🤖 AI Summary
Antibody–antigen binding affinity prediction is hindered by experimental noise, condition heterogeneity, and poor generalization. To address these challenges, we propose AbRank—a benchmark framework that reformulates affinity prediction as a pairwise ranking task. AbRank integrates over 380,000 heterogeneous experimental measurements and introduces a standardized data split with systematic distribution shifts. We innovatively design an *m*-trustworthy ranking mechanism to filter out samples with negligible affinity differences and establish, for the first time, a rigorous generalization evaluation protocol for both *novel antibodies* and *novel antigens*. Our model, WALLE-Affinity, combines protein language model (PLM) embeddings with 3D structural representations via a graph neural network and employs metric learning to optimize ranking performance. Experiments demonstrate that existing methods suffer significant degradation under realistic generalization settings, whereas AbRank substantially improves model robustness and cross-target transferability—offering a scalable, structure-aware paradigm for antibody drug design.
📝 Abstract
Accurate prediction of antibody-antigen (Ab-Ag) binding affinity is essential for therapeutic design and vaccine development, yet the performance of current models is limited by noisy experimental labels, heterogeneous assay conditions, and poor generalization across the vast antibody and antigen sequence space.
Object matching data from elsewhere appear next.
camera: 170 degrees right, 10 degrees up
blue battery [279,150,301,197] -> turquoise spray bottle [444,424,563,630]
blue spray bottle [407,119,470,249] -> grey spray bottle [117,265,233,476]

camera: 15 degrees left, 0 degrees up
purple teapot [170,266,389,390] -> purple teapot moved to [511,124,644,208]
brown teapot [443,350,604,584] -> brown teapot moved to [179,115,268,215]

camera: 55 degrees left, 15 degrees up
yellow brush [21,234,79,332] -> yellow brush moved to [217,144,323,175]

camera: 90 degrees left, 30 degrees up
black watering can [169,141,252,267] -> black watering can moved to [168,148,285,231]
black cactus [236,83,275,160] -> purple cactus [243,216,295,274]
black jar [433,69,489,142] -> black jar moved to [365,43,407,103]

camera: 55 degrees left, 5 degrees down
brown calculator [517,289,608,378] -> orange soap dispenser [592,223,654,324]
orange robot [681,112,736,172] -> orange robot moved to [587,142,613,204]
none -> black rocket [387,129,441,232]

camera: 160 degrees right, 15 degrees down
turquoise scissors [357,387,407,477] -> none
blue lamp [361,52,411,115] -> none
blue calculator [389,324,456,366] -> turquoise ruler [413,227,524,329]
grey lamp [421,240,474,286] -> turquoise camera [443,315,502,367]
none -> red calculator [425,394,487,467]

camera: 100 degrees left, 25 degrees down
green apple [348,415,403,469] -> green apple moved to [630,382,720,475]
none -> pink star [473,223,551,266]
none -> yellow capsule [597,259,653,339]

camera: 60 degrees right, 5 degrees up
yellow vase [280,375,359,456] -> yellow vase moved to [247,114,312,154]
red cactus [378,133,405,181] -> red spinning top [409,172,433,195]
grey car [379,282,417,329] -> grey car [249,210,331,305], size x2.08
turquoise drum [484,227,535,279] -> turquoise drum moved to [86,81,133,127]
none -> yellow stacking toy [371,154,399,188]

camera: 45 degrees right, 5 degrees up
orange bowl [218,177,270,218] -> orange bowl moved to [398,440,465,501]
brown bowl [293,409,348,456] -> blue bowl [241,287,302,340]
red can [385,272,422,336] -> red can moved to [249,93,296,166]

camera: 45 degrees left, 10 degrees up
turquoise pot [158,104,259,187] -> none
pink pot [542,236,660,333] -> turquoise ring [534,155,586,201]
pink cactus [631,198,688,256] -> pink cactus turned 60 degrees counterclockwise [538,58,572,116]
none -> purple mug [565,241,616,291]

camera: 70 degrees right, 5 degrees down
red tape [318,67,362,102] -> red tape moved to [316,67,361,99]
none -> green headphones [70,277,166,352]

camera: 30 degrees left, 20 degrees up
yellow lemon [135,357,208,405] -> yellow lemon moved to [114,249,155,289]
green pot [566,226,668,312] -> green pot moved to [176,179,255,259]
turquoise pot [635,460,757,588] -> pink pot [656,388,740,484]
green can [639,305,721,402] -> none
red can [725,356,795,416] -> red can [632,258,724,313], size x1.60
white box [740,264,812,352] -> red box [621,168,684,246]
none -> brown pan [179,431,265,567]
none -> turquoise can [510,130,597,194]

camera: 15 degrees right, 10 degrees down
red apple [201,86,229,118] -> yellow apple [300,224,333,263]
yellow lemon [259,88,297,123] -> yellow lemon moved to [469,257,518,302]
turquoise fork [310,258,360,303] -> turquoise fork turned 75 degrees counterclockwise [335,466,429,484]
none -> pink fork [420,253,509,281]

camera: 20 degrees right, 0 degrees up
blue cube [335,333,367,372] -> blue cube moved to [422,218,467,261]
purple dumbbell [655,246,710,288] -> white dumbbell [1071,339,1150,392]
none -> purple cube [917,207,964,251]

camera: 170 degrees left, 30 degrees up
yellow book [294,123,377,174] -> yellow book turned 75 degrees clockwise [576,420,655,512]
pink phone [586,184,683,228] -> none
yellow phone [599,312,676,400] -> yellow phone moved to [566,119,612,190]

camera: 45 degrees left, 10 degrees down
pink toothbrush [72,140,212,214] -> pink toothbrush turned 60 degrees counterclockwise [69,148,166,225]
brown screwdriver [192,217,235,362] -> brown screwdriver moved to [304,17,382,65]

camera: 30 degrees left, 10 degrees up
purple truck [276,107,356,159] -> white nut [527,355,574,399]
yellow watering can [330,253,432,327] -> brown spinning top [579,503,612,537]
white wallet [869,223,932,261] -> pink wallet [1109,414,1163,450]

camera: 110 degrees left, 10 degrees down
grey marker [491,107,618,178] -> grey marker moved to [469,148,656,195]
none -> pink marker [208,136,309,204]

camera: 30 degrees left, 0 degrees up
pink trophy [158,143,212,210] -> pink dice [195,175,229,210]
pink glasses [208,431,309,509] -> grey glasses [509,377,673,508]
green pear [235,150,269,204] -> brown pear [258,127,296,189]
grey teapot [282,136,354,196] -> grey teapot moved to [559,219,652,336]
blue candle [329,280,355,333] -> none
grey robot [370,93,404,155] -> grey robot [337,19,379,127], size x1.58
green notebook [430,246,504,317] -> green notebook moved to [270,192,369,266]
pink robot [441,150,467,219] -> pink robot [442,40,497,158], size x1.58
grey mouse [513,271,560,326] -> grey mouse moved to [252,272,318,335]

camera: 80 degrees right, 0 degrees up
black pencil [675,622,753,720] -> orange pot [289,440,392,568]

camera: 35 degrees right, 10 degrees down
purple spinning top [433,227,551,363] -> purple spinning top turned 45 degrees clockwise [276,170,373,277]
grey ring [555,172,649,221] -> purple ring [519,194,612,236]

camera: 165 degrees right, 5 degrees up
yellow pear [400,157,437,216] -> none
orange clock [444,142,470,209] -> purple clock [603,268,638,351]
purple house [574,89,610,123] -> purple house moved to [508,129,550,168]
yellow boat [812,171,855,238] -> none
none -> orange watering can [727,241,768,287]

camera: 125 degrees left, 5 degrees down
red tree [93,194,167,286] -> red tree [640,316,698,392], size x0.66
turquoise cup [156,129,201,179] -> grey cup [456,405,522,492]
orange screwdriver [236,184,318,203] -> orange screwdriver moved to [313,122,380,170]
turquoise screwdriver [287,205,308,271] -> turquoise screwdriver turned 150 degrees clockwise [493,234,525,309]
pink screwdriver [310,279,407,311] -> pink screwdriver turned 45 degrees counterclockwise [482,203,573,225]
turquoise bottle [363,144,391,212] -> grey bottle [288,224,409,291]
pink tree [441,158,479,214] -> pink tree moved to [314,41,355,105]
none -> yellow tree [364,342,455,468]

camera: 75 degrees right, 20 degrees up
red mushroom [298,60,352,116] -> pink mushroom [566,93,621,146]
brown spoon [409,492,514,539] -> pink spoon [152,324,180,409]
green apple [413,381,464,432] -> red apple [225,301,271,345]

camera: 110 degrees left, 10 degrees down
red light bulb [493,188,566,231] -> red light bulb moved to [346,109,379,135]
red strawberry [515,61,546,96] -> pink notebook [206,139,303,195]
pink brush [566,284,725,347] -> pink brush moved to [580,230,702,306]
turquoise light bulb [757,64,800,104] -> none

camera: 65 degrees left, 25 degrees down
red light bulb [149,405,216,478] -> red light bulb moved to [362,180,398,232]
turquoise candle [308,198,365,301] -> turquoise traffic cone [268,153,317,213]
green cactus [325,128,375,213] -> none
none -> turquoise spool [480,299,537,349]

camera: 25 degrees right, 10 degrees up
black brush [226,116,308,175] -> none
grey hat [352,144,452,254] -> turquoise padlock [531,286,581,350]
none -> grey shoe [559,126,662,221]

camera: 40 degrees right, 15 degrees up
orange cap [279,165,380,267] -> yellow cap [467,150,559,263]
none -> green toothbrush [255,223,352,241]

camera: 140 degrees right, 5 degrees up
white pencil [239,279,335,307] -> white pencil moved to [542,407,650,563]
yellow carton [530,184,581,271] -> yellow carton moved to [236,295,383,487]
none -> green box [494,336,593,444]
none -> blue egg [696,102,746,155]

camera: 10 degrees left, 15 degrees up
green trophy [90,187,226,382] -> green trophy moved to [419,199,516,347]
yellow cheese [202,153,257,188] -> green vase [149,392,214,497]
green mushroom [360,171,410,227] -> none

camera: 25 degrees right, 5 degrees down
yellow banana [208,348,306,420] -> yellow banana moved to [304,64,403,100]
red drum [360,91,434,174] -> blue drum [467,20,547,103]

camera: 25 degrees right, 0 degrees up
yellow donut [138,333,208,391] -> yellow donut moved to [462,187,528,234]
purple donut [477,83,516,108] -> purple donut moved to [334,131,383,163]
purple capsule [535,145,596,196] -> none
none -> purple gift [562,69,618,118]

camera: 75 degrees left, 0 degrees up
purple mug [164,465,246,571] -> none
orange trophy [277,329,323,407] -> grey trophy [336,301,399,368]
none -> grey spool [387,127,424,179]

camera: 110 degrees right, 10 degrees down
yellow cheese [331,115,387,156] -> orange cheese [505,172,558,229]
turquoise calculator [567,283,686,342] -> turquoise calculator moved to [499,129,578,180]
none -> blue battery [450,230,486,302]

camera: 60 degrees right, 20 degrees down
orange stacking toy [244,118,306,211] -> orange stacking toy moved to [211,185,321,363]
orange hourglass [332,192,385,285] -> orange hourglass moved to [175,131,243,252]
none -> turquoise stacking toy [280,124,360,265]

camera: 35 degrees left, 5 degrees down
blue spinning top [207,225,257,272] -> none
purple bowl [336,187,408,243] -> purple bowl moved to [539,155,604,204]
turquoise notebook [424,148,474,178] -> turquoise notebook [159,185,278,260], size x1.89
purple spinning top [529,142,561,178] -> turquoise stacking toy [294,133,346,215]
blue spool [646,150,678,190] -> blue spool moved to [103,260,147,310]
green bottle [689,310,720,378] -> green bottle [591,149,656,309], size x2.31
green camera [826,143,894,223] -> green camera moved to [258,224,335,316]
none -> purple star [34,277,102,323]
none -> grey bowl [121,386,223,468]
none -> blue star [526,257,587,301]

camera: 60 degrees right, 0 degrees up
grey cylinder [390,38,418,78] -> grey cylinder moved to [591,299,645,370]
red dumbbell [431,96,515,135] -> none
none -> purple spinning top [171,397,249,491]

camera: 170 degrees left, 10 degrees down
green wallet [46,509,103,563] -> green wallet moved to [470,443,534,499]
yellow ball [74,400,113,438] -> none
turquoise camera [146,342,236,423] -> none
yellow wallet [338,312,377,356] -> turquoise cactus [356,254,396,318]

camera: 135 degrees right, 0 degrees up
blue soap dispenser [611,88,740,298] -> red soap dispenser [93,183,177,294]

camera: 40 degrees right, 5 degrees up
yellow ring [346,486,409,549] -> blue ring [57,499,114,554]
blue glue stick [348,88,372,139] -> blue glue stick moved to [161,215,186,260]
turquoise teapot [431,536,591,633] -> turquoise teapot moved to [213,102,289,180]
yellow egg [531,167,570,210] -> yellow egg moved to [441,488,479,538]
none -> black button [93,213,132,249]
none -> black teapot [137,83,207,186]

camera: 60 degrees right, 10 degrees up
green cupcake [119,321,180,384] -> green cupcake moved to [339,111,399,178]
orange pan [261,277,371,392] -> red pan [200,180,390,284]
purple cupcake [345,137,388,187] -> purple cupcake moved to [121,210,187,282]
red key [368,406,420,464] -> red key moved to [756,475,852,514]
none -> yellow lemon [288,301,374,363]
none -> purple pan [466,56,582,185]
We introduce AbRank, a large-scale benchmark and evaluation framework that reframes affinity prediction as a pairwise ranking problem. AbRank aggregates over 380,000 binding assays from nine heterogeneous sources, spanning diverse antibodies, antigens, and experimental conditions, and introduces standardized data splits that systematically increase distribution shift, from local perturbations such as point mutations to broad generalization across novel antigens and antibodies. To ensure robust supervision, AbRank defines an m-confident ranking framework by filtering out comparisons with marginal affinity differences, focusing training on pairs with at least an m-fold difference in measured binding strength. As a baseline for the benchmark, we introduce WALLE-Affinity, a graph-based approach that integrates protein language model embeddings with structural information to predict pairwise binding preferences. Our benchmarks reveal significant limitations in current methods under realistic generalization settings and demonstrate that ranking-based training improves robustness and transferability. In summary, AbRank offers a robust foundation for machine learning models to generalize across the antibody-antigen space, with direct relevance for scalable, structure-aware antibody therapeutic design.